- Anjanwel Location in Maharashtra
- Coordinates: 17°33′N 73°09′E﻿ / ﻿17.550°N 73.150°E
- Country: India
- State: Maharashtra
- Region: Konkan
- District: Ratnagiri
- Taluka: Guhagar
- Elevation: 24 m (79 ft)

Languages
- • Official: Marathi
- Time zone: UTC+5:30 (IST)
- PIN: 415703
- Telephone code: 91-2359

= Anjanwel =

Anjanwel is a small coastal town in Guhagar taluka, Ratnagiri district, in the Konkan region and administrative division of the Indian state of Maharashtra.
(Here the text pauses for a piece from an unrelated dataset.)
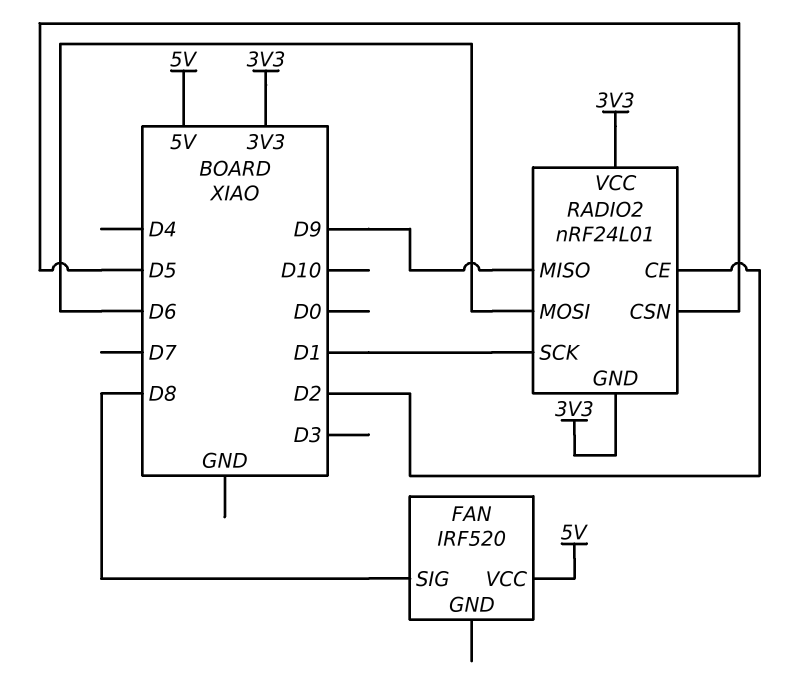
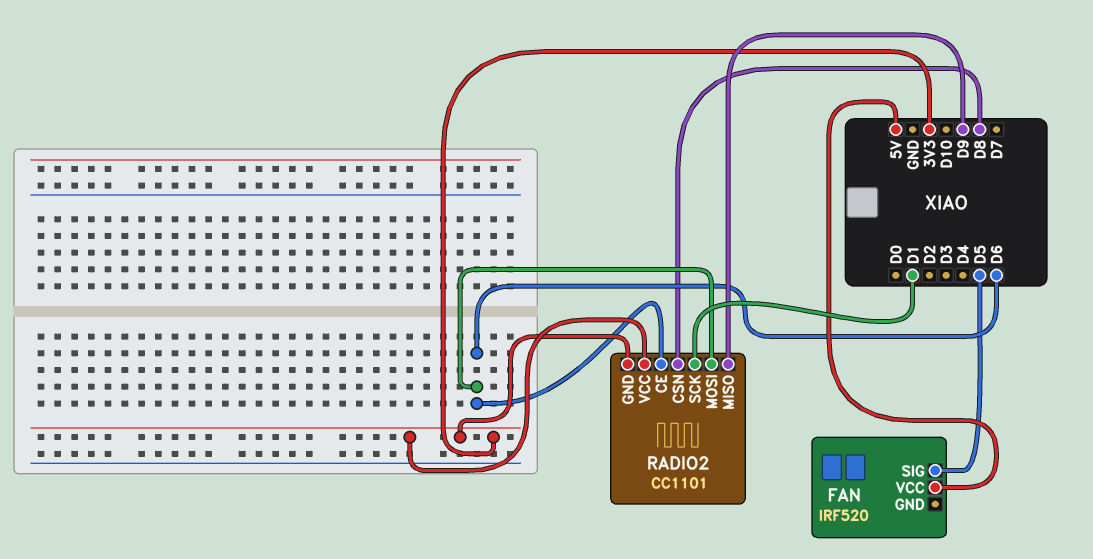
FAN pin SIG: D8 -> D5
RADIO2: nRF24L01 -> CC1101
RADIO2 pin CE: D2 -> D6
RADIO2 pin CSN: D5 -> D8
It is located around 80 km north of the district headquarters of Ratnagiri, 10 km north of its taluka, and 200 km south of Mumbai, the state capital. Marathi is the official language spoken by everyone in the village. The nearest villages are Veldur, which is home of an Enron plant, Dhopawe, Vanoshi T. Panchanadi, Navse, and Sakhari Trishul. The Gopalgad Fort, also known as Anjanvel Fort is a coastal fort, half of the fort is on a hill and the other half is directly adjacent to the Arabian Sea. Anjanwel has a tropical monsoon climate with 47% of humidity also due to its proximity to the sea.